*Document extract:*
#####

Amund Ulvestad's new project can now be streamed online on the artist's page.

Dorothea Schlegel Artist in Residence
Research Area 2: "Travelling Matters"

April 2020 – March 2021

RECAST

RECAST is an artistic research project concerned with the multimodal relationship between text and sound as well as the relationship between the fluid now and recorded time. The artist will specifically examine textual recordings – casts – primarily of early Norse and European stories from oral storytelling traditions, reimagining and restoring them as sound performances, and finally recasting these performances as audio recordings for digital distribution. 

The work will explore acts of interpretation and recreation in a movement away from static text to temporally plastic performance, and then further from performance to the static medium of sound recording. Performance, then, becomes an intermediary state of plasticity between two temporally fixed media. The transitions, the acts related to transitioning and the status of textual semantics, textures and structures as they are moved out of the textual realm, will be the main objects of artistic research. The ongoing work will be accessible through a constantly shifting immersive sound installation at the premises of EXC 2020 (opening autumn 2020). The installation will serve as a conduit into the wide variety of auditive situations and objects, environments and milieus emerging through the artist's exploration and sonification of the different texts.

#####

*Given data:*
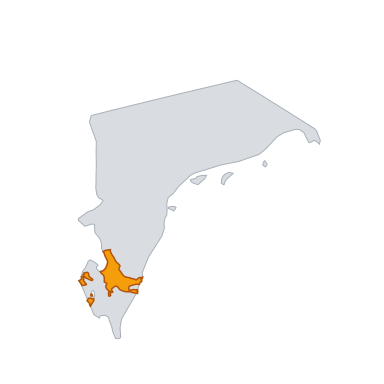 where Sharjah sits in United Arab Emirates, rotated 158°
{"feature_id": "ARE-348", "entity_name": "Sharjah", "entity_type": "Emirate", "adm_level": 1, "iso_a3": "ARE", "parent_name": "United Arab Emirates", "parent_adm1": "", "projection": "orthographic", "projection_center": [55.908, 25.102], "detail": "fine", "context": "in_parent", "style": "filled", "palette": "amber", "viewbox_px": 384, "rotation_deg": 158, "n_neighbors": 0, "source": "natural_earth", "source_scale": "10m", "svg_char_len": 5258}
<svg xmlns="http://www.w3.org/2000/svg" viewBox="0 0 384 384"><g transform="rotate(158 192 192)"><path d="M325.1,109.7L328.8,114.8L329.5,149.6L330.4,152.0L328.4,152.4L326.1,155.1L323.5,159.2L319.9,161.3L317.0,163.7L314.3,166.6L311.9,167.3L308.7,163.5L306.5,159.7L307.0,158.8L308.6,158.6L309.1,156.6L308.2,153.7L306.1,152.7L303.4,152.6L300.8,153.8L298.1,156.4L296.5,159.1L296.3,164.6L297.0,170.7L297.0,173.7L295.4,177.4L294.9,182.9L296.0,187.1L297.0,189.7L297.0,191.8L294.5,198.5L296.7,199.8L304.1,200.3L306.3,204.8L307.8,208.0L307.4,209.8L302.1,211.2L295.5,212.8L290.7,212.3L282.2,214.4L277.6,217.5L278.9,219.5L280.5,221.0L281.2,225.2L279.9,231.2L277.4,236.9L274.4,244.1L270.8,252.4L266.0,264.8L261.8,274.6L261.4,281.6L261.4,286.2L260.9,295.4L257.0,300.4L256.1,300.6L251.5,299.9L250.0,299.7L245.6,299.1L238.7,298.2L229.9,296.9L219.4,295.4L207.7,293.7L195.2,291.9L182.3,290.0L169.4,288.1L156.9,286.2L145.2,284.4L134.7,282.8L125.9,281.4L119.1,280.4L114.7,279.7L113.2,279.5L108.3,278.7L105.8,275.2L102.7,271.0L99.6,266.8L96.5,262.6L93.4,258.4L90.3,254.2L87.3,249.9L84.2,245.7L81.1,241.5L78.1,237.3L75.0,233.1L72.0,228.9L68.9,224.6L65.9,220.4L62.8,216.2L59.8,212.0L56.7,207.7L54.7,204.9L53.6,201.7L53.7,193.6L53.7,191.8L56.0,188.6L56.9,190.9L59.2,194.2L63.2,193.6L65.1,194.1L66.1,205.5L69.0,209.6L72.5,211.3L84.7,212.6L92.4,211.3L107.5,204.3L115.5,201.8L137.2,202.8L154.6,206.2L181.7,208.5L187.0,208.1L201.7,202.4L210.7,197.3L216.1,195.8L219.7,190.8L222.0,184.2L224.1,180.0L226.8,177.9L229.3,174.3L231.4,168.4L236.5,162.4L256.7,148.0L268.4,135.8L269.5,131.8L275.9,125.9L281.0,119.3L304.8,100.7L309.6,93.0L312.4,84.4L312.7,83.8L314.7,83.4L317.6,84.7L317.9,91.2L316.9,97.3L316.8,103.7L316.4,107.2L318.6,110.1L322.3,111.3L324.0,111.2L325.1,109.7ZM324.2,135.9L324.6,133.2L324.0,131.8L321.5,131.6L320.5,133.9L320.2,137.3L321.9,137.6L324.2,135.9ZM189.0,201.8L189.0,204.0L183.2,203.3L181.6,204.3L176.8,203.7L172.2,202.0L175.4,199.5L183.7,196.6L187.1,199.4L189.0,201.8ZM154.9,196.1L150.6,196.4L146.8,193.9L155.0,190.9L157.2,189.5L159.7,186.6L161.5,189.1L159.4,193.1L157.8,194.8L154.9,196.1ZM220.1,185.5L219.6,186.7L218.0,186.6L213.9,185.4L212.6,183.6L215.2,181.5L216.3,181.4L217.9,183.7L220.1,185.5ZM113.9,193.3L112.9,193.8L111.9,190.3L112.1,189.3L114.7,187.8L116.3,190.6L113.9,193.3Z" fill="#d9dde1" stroke="#a8b0b8" stroke-width="1"/><path d="M306.8,152.5L304.5,152.2L302.3,152.8L300.3,154.0L300.1,154.3L298.4,155.8L296.7,158.0L296.1,159.9L296.6,164.8L296.6,165.9L296.3,168.3L296.4,169.5L296.7,170.1L296.1,170.3L293.8,170.3L289.3,169.1L289.7,168.4L289.8,167.9L289.9,167.2L289.9,166.4L289.9,165.3L289.6,163.3L289.0,160.7L288.8,158.8L288.8,157.4L288.7,156.9L288.5,156.1L287.9,154.3L286.9,152.3L286.4,150.8L286.5,150.7L286.8,150.1L287.0,149.8L287.3,149.5L288.0,148.9L288.3,148.5L288.5,148.1L288.6,147.7L288.6,147.3L287.0,140.4L286.3,139.1L285.4,138.1L281.3,135.4L280.9,134.9L280.5,134.4L280.0,134.1L278.2,133.0L277.7,132.6L277.1,131.7L276.7,131.4L276.2,131.5L274.3,132.2L272.7,132.3L269.8,131.4L269.7,131.4L270.5,130.4L271.0,130.2L271.9,130.3L271.6,129.5L271.7,128.7L272.0,128.1L272.7,127.7L273.2,128.2L274.4,127.2L275.4,125.9L276.7,126.7L278.4,127.4L280.4,127.8L285.2,128.1L285.6,128.0L285.9,127.7L286.5,126.8L287.2,124.7L287.0,124.4L286.4,124.2L283.0,123.5L282.3,123.3L281.5,122.7L280.9,122.4L280.0,122.2L279.3,121.8L279.3,121.7L279.2,121.7L279.4,121.4L280.1,120.8L279.4,120.4L279.7,119.7L280.5,118.7L280.6,118.4L280.7,118.5L284.5,120.8L286.2,122.3L286.9,122.7L290.9,124.4L291.9,125.1L294.6,127.5L295.3,128.3L295.7,129.1L296.1,130.7L296.7,132.1L297.1,132.7L297.5,133.1L298.1,133.3L298.8,133.3L299.6,133.3L300.4,133.1L300.8,132.9L301.5,132.6L302.3,132.4L302.7,132.2L303.0,131.9L303.2,131.6L303.3,131.1L303.2,130.5L303.0,130.0L302.8,129.2L303.0,128.8L304.1,128.9L305.0,130.2L305.8,128.6L306.0,127.1L306.2,126.5L306.6,126.3L307.0,126.2L308.2,126.8L307.2,129.9L306.8,130.2L306.5,130.4L306.3,130.7L306.2,131.1L306.2,131.5L306.9,133.0L307.5,134.9L307.5,135.2L307.4,136.6L306.8,137.5L305.9,138.1L305.4,139.0L305.4,139.3L305.5,139.6L305.7,139.9L306.5,140.7L306.7,141.2L307.0,141.6L307.0,141.9L306.6,142.4L305.4,145.5L305.2,146.3L305.2,147.1L305.3,148.0L305.5,148.7L306.5,150.6L306.9,151.9L306.8,152.5L306.8,152.5ZM317.6,147.4L318.3,147.6L318.6,147.8L322.7,152.2L323.7,154.6L323.7,155.2L323.9,156.2L323.0,156.1L322.7,157.4L319.9,157.0L319.3,156.8L318.8,156.4L318.5,155.7L318.6,154.4L318.8,153.8L319.0,153.4L319.0,152.9L318.8,152.1L318.0,150.3L316.9,148.5L316.8,148.1L316.9,147.8L317.6,147.4ZM330.1,152.1L327.0,152.5L326.7,152.8L326.4,153.1L326.3,155.2L326.2,155.2L325.9,155.1L325.2,154.8L324.3,153.8L324.8,152.1L325.1,151.8L325.4,151.3L325.7,150.4L325.7,149.9L325.7,149.5L325.5,149.2L325.3,148.9L325.2,148.5L325.1,147.6L324.9,147.1L324.8,146.7L324.6,146.3L324.5,146.1L324.5,145.8L325.0,145.7L325.5,145.7L328.6,146.4L328.9,146.4L328.9,147.1L330.1,152.1ZM328.1,132.2L325.8,131.7L324.7,130.1L323.0,129.9L323.2,129.4L323.4,128.8L323.7,128.1L324.3,127.6L326.4,126.3L328.7,124.2L329.0,124.1L329.1,125.7L329.1,126.2L328.6,127.0L328.7,127.6L329.2,128.6L329.5,129.2L329.8,129.6L330.0,130.1L330.0,130.5L329.9,130.5L328.5,131.6L328.1,132.2ZM323.8,133.0L324.6,133.6L324.3,134.6L323.2,135.0L323.0,133.4L323.3,133.0L323.8,133.0Z" fill="#f59e0b" stroke="#b45309" stroke-width="1.5"/></g></svg>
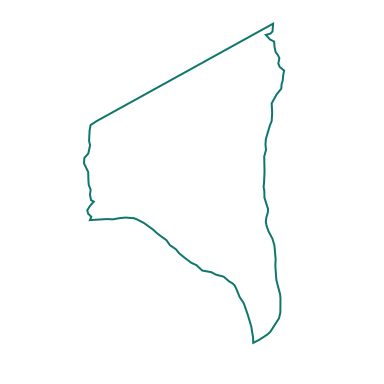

#####

*What is asked:* From the RECAST project description, list in order the media or states the work moves the stories through.

*Worked solution:*
1. Static text (textual recordings, or "casts")
2. Temporally plastic performance (sound performances)
3. The static medium of sound recording (audio recordings for digital distribution)